How to find "n" by using weak law of large number?

Question

Use the weak law of large numbers to find a number $n$ such that if one tosses a (fair) coin $n$ times the proportion of "heads" will lie in the range $[0.49, 0.51]$ with probability at least $0.95$.

I really have no idea on how to start working on this question as the value of variance is not provided. Can anyone help me for it?

Answer 1

The weak law of large numbers only states that the expectation value $\hat{p}$ of your probability of observing head converges to the true value $p=0.5$ for $n\rightarrow \infty$. In order to calculate confidence intervals you need something more. The repeated toss of fair coins follows a binomial distribution, which is very well approximated by a normal distribution according to the central limit theorem.
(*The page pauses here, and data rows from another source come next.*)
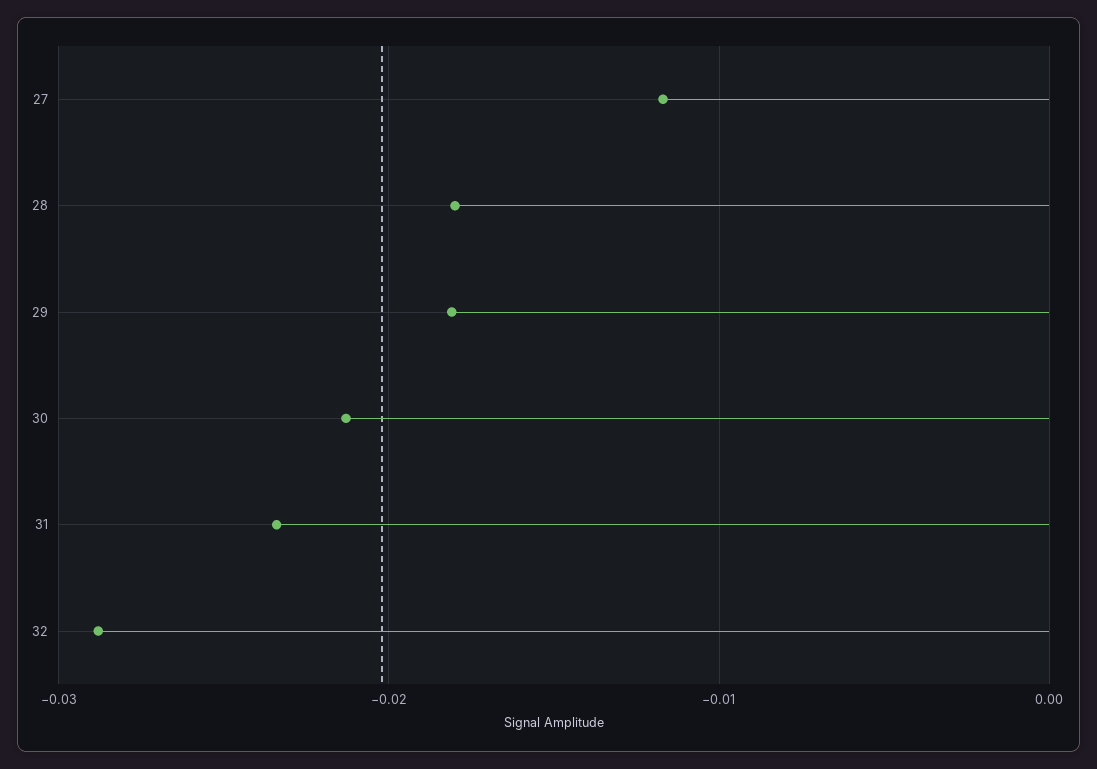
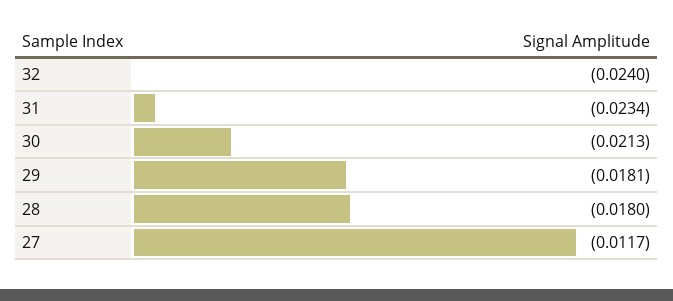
  {
    "27": -0.0117,
    "28": -0.018,
    "29": -0.0181,
    "30": -0.0213,
    "31": -0.0234,
-   "32": -0.029
+   "32": -0.024
  }

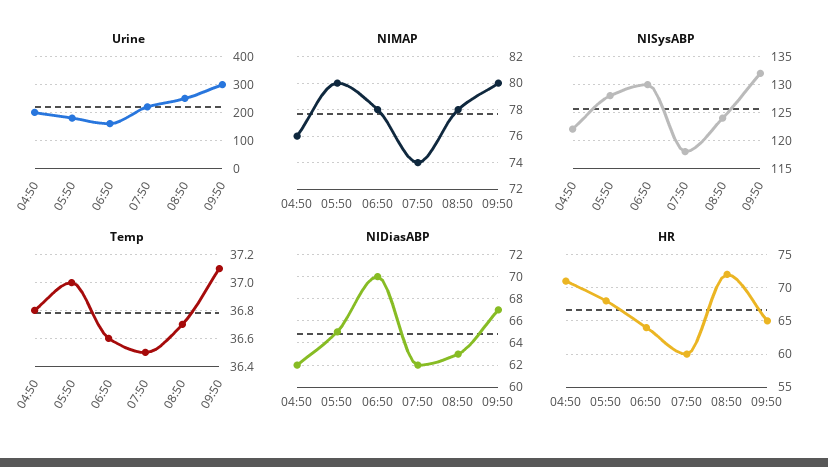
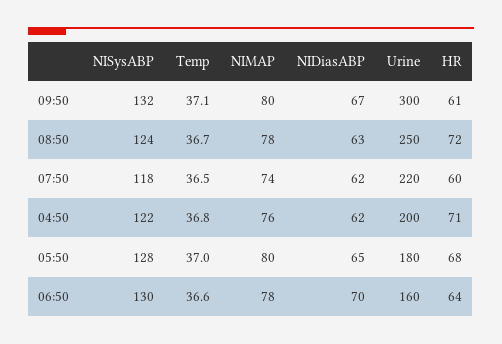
  {
    "Urine": {
      "04:50": 200,
      "05:50": 180,
      "06:50": 160,
      "07:50": 220,
      "08:50": 250,
      "09:50": 300
    },
    "NIMAP": {
      "04:50": 76,
      "05:50": 80,
      "06:50": 78,
      "07:50": 74,
      "08:50": 78,
      "09:50": 80
    },
    "NISysABP": {
      "04:50": 122,
      "05:50": 128,
      "06:50": 130,
      "07:50": 118,
      "08:50": 124,
      "09:50": 132
    },
    "Temp": {
      "04:50": 36.8,
      "05:50": 37,
      "06:50": 36.6,
      "07:50": 36.5,
      "08:50": 36.7,
      "09:50": 37.1
    },
    "NIDiasABP": {
      "04:50": 62,
      "05:50": 65,
      "06:50": 70,
      "07:50": 62,
      "08:50": 63,
      "09:50": 67
    },
    "HR": {
      "04:50": 71,
      "05:50": 68,
      "06:50": 64,
      "07:50": 60,
      "08:50": 72,
-     "09:50": 65
+     "09:50": 61
    }
  }

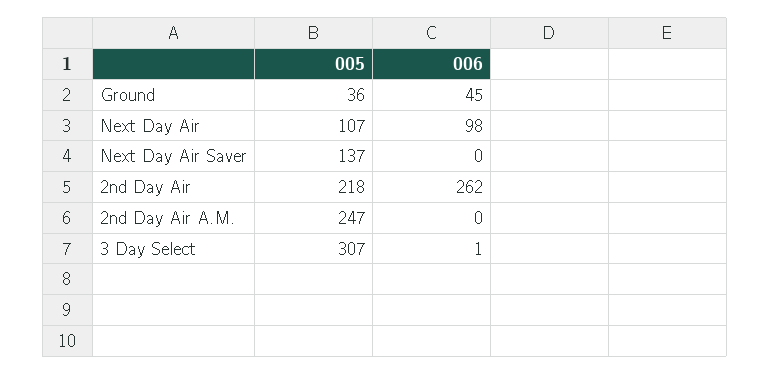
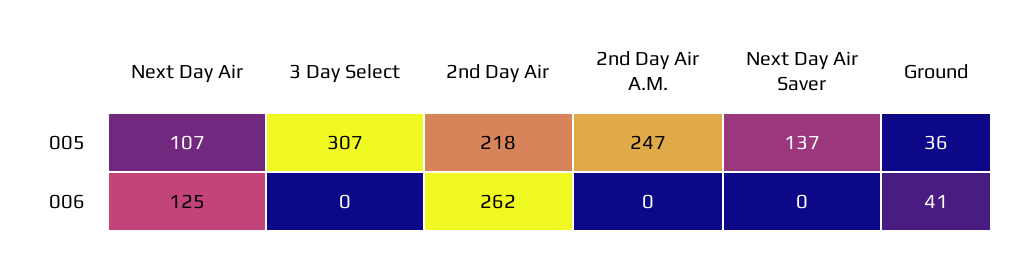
  {
    "005": {
      "Ground": 36,
      "Next Day Air": 107,
      "Next Day Air Saver": 137,
      "2nd Day Air": 218,
      "2nd Day Air A.M.": 247,
      "3 Day Select": 307
    },
    "006": {
-     "Ground": 45,
+     "Ground": 41,
-     "Next Day Air": 98,
+     "Next Day Air": 125,
      "Next Day Air Saver": 0,
      "2nd Day Air": 262,
      "2nd Day Air A.M.": 0,
-     "3 Day Select": 1
+     "3 Day Select": 0
    }
  }

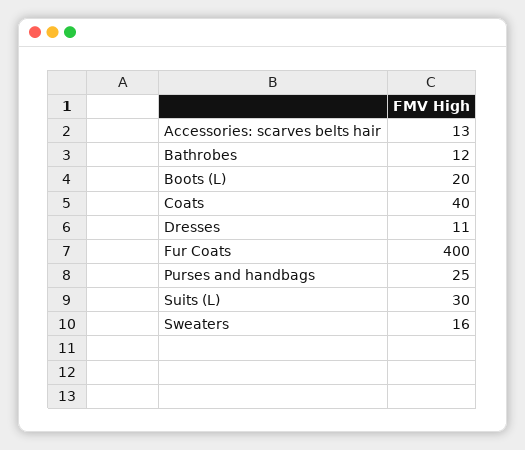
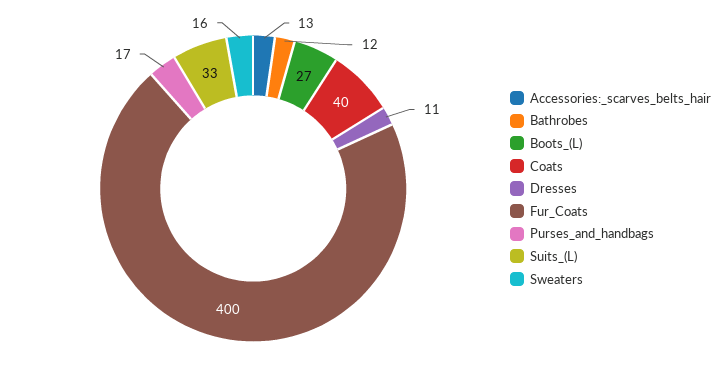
  {
    "Accessories: scarves belts hair": 13,
    "Bathrobes": 12,
-   "Boots (L)": 20,
+   "Boots (L)": 27,
    "Coats": 40,
    "Dresses": 11,
    "Fur Coats": 400,
-   "Purses and handbags": 25,
+   "Purses and handbags": 17,
-   "Suits (L)": 30,
+   "Suits (L)": 33,
    "Sweaters": 16
  }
You then get the 95% confidence interval

$$ \hat{p}\pm 1.96 \sqrt{\hat{p}(1-\hat{p})/n} $$

In your case $\hat{p} = 0.5$ (according to the weak law of large numbers) and we obtain the required number of tosses $n\approx 10^4$.

Answer 2

Using Cebishev's inequality you have

$$\mathbb{P}[|\overline {X}_n-\mu|\leq \epsilon]\geq 1-\frac{V(\overline {X}_n)}{\epsilon ^2}$$

You have only to substitute and set the probability at 0.95

The variance of the coin flip is 0.25 thus the variance $V(\overline {X}_n)=\frac{0.25}{n}$